WhatsApp has dubbed the new "online safey bill" as the "most concerning piece of legislation currently being discussed in the western world" and says it will withdraw from the country in the same way that it has withdrawn from other authoritarian regimes such as China, North Korea, Iran, Syria, Qatar and The UAE.
Speaking during a UK visit in which he will meet legislators to discuss the government's flagship internet regulation, Will Cathcart, Meta's head of WhatsApp, said: "It's a remarkable thing to think about. We've recently been blocked in Iran, for example. But we've never seen a liberal democracy do that.
"The reality is, our users all around the world want security. Ninety-eight per cent of our users are outside the UK. They do not want us to lower the security of the product, and just as a straightforward matter, it would be an odd choice for us to choose to lower the security of the product in a way that would affect those 98 per cent of users."
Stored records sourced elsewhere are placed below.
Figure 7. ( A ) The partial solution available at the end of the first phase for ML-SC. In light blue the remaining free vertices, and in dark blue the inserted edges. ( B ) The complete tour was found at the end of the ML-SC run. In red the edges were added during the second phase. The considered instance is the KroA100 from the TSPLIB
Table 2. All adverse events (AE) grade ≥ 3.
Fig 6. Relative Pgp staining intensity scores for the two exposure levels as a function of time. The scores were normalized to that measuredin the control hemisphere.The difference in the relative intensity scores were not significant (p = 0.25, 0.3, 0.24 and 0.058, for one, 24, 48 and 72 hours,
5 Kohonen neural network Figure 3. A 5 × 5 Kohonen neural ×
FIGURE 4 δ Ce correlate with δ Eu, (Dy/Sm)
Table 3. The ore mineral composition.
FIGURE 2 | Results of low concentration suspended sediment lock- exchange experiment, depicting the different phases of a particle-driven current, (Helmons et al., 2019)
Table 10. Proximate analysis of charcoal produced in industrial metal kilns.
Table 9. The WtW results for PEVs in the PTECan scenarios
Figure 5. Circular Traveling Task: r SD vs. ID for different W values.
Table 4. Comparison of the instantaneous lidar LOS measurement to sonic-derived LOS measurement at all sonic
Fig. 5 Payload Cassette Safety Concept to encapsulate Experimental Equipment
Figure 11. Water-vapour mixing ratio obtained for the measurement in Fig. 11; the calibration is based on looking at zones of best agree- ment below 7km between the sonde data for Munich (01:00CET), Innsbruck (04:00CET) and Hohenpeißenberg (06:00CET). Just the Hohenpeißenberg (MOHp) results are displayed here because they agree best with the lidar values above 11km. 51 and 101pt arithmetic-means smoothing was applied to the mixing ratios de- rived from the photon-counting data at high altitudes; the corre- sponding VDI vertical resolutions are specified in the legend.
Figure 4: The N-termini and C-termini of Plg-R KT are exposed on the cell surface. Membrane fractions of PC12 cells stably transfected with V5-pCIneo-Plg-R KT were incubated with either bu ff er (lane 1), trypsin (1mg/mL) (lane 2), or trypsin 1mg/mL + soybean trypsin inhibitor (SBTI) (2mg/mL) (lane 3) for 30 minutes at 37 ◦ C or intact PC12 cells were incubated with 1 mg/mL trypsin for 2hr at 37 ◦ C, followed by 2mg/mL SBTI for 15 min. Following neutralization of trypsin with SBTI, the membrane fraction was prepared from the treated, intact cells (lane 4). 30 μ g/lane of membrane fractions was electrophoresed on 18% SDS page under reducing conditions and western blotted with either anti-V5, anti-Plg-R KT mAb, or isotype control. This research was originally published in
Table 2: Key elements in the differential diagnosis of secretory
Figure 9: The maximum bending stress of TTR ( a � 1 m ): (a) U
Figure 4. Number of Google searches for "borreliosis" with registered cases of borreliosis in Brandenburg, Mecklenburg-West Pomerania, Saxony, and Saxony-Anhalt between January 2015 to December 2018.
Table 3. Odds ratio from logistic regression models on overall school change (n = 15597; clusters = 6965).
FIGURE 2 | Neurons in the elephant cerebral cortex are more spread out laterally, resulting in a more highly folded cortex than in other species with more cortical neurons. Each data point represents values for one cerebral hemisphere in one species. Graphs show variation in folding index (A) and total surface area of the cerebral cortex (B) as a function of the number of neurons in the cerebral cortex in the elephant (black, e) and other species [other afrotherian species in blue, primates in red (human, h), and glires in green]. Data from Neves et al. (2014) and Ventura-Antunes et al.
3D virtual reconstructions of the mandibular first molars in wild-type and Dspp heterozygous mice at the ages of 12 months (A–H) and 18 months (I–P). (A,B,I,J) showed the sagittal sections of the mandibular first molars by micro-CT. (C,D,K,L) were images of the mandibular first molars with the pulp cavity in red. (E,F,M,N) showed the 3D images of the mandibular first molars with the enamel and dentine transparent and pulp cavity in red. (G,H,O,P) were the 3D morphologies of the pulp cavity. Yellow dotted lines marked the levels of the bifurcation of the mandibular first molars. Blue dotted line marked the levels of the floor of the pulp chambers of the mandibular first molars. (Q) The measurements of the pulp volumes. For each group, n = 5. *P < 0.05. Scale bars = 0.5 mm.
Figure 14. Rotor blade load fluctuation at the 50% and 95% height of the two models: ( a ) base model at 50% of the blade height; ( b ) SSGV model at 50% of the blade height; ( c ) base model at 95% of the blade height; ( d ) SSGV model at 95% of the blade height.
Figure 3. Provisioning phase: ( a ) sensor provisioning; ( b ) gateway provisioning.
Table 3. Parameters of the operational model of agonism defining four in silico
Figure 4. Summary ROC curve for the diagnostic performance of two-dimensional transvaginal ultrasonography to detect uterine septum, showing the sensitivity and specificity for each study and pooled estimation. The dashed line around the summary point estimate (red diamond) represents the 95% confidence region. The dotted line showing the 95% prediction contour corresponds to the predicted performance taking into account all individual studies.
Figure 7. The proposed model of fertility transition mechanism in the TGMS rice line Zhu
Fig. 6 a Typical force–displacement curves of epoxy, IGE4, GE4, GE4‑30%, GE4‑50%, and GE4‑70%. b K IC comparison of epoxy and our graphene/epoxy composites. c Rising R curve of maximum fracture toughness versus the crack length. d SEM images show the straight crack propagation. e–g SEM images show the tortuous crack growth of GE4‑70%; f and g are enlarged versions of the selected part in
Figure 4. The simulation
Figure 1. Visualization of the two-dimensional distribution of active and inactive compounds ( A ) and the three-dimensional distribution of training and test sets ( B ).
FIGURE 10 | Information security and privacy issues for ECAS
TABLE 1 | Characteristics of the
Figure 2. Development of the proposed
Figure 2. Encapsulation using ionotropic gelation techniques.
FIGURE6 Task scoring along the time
The UK government already has the power to demand the removal of encryption thanks to the 2016 investigatory powers act, but WhatsApp has never received a legal demand to do so, Cathcart said.
The online safety bill is a concerning expansion of that power, because of the "grey area" in the legislation. Under the bill, the government or Ofcom could require WhatsApp to apply content moderation policies that would be impossible to comply with without removing end-to-end encryption.
If the company refused to do, it could face fines of up to four per cent of its parent company Meta's annual turnover -- unless it pulled out of the UK market entirely.